Systematic discovery of regulatory motifs in human promoters and 3′ UTRs by comparison of several mammals

• Published in: Nature (London) Vol. 434; no. 7031; pp. 338 - 345
• Main Authors: Xie, Xiaohui, Lu, Jun, Kulbokas, E. J., Golub, Todd R., Mootha, Vamsi, Lindblad-Toh, Kerstin, Lander, Eric S., Kellis, Manolis
• Format: Journal Article
• Language: English
• Published: London Nature Publishing Group UK 17.03.2005; Nature Publishing; Nature Publishing Group
• Subjects: 3' Untranslated Regions - genetics; Animals; Base Sequence; Biological and medical sciences; Biomedical research; Comparative analysis; Conserved Sequence - genetics; Dogs; Fundamental and applied biological sciences. Psychology; Gene Expression Profiling; Genes.

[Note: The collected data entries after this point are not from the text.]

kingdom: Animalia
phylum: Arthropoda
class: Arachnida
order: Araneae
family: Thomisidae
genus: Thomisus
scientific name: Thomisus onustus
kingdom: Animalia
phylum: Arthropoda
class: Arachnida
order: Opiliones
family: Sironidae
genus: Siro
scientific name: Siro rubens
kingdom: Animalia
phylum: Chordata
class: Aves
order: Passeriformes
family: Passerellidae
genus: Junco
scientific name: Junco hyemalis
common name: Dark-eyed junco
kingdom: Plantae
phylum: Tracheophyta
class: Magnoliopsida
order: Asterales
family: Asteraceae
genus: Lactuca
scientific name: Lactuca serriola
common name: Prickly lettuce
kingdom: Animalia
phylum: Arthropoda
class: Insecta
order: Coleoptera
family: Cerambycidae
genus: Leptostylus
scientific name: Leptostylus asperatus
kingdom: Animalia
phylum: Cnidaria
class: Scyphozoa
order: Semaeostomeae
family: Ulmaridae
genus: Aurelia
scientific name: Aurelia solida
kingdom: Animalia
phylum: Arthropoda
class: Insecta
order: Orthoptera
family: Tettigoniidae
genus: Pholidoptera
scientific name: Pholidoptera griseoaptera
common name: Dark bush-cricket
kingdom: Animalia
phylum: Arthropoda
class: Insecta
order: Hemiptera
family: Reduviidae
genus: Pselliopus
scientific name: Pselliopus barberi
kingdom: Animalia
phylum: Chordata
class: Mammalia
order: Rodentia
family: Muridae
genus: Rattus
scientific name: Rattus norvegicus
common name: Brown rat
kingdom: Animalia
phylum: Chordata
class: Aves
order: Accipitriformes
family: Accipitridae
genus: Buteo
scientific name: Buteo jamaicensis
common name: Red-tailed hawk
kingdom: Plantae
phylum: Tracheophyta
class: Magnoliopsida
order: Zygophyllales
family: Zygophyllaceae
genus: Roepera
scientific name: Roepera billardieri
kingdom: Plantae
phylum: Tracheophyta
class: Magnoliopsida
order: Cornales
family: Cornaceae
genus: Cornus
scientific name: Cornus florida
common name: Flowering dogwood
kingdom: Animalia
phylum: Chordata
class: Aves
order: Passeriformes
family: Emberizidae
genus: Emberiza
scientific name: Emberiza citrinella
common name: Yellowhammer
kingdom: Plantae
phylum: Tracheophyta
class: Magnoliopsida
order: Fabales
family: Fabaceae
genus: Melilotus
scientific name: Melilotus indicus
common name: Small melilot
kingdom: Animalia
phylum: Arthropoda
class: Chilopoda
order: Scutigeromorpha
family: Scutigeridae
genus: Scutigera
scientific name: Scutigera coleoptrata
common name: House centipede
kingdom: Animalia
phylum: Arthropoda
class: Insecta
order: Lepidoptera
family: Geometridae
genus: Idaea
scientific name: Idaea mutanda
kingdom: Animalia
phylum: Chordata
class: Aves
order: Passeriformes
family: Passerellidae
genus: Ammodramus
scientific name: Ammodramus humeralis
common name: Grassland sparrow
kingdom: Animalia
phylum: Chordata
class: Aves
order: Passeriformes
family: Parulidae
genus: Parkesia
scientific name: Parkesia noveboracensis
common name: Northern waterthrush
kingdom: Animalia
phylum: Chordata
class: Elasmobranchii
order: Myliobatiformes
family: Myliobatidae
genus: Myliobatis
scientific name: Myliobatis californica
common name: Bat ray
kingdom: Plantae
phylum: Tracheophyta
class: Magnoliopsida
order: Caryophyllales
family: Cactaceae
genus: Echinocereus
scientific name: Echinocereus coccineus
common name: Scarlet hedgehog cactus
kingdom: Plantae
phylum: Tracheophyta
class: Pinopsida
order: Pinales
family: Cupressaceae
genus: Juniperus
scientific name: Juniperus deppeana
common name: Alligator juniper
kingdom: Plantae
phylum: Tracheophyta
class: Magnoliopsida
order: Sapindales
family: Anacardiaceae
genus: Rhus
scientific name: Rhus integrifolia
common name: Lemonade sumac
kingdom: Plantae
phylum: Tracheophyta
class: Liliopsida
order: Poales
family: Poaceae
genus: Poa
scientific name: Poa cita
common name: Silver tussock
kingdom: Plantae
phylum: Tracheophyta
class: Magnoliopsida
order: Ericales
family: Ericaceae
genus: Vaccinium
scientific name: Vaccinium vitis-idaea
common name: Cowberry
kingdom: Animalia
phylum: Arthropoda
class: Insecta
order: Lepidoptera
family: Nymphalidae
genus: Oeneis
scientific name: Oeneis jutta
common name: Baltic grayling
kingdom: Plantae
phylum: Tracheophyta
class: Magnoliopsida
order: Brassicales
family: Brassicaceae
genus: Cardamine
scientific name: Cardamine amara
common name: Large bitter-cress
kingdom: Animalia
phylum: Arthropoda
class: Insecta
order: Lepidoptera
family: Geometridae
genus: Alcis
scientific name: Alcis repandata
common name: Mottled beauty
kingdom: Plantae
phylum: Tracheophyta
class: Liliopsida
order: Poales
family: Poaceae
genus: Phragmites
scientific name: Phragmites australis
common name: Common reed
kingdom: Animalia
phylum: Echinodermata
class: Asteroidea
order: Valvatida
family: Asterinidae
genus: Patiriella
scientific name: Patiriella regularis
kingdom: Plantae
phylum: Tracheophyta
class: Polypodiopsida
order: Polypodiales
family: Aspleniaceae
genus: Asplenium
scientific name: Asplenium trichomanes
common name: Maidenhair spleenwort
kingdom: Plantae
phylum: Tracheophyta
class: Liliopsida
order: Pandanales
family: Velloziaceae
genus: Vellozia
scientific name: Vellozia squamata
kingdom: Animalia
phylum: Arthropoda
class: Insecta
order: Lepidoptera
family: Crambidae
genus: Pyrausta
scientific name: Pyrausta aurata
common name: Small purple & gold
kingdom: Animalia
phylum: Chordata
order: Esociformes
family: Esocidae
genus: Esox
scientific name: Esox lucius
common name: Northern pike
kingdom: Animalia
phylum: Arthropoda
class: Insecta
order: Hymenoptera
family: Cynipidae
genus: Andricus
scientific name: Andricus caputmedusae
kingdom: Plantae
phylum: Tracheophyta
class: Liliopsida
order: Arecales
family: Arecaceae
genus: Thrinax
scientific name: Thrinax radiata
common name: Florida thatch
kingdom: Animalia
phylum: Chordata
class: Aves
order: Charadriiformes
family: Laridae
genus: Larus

Genome; Genomics; Human subjects; Humanities and Social Sciences; Humans; Mammals; Mammals - genetics; Mice; MicroRNAs - genetics; MicroRNAs - metabolism; Molecular and cellular biology; Molecular genetics; Molecular Sequence Data; multidisciplinary; Organ Specificity; Promoter Regions, Genetic - genetics; Rats; Rodents; Science; Science (multidisciplinary); Sequence Alignment; Human; Vertebrata; Regulation(control); Mammalia; Transcription; Transcription promoter; Non coding sequence; Identification; Binding site; Transcription factor; Genome; Comparative study
• ISSN: 0028-0836; 1476-4687; 1476-4687
• DOI: 10.1038/nature03441

Comprehensive identification of all functional elements encoded in the human genome is a fundamental need in biomedical research. Here, we present a comparative analysis of the human, mouse, rat and dog genomes to create a systematic catalogue of common regulatory motifs in promoters and 3′ untranslated regions (3′ UTRs). The promoter analysis yields 174 candidate motifs, including most previously known transcription-factor binding sites and 105 new motifs. The 3′-UTR analysis yields 106 motifs likely to be involved in post-transcriptional regulation. Nearly one-half are associated with microRNAs (miRNAs), leading to the discovery of many new miRNA genes and their likely target genes. Our results suggest that previous estimates of the number of human miRNA genes were low, and that miRNAs regulate at least 20% of human genes. The overall results provide a systematic view of gene regulation in the human, which will be refined as additional mammalian genomes become available.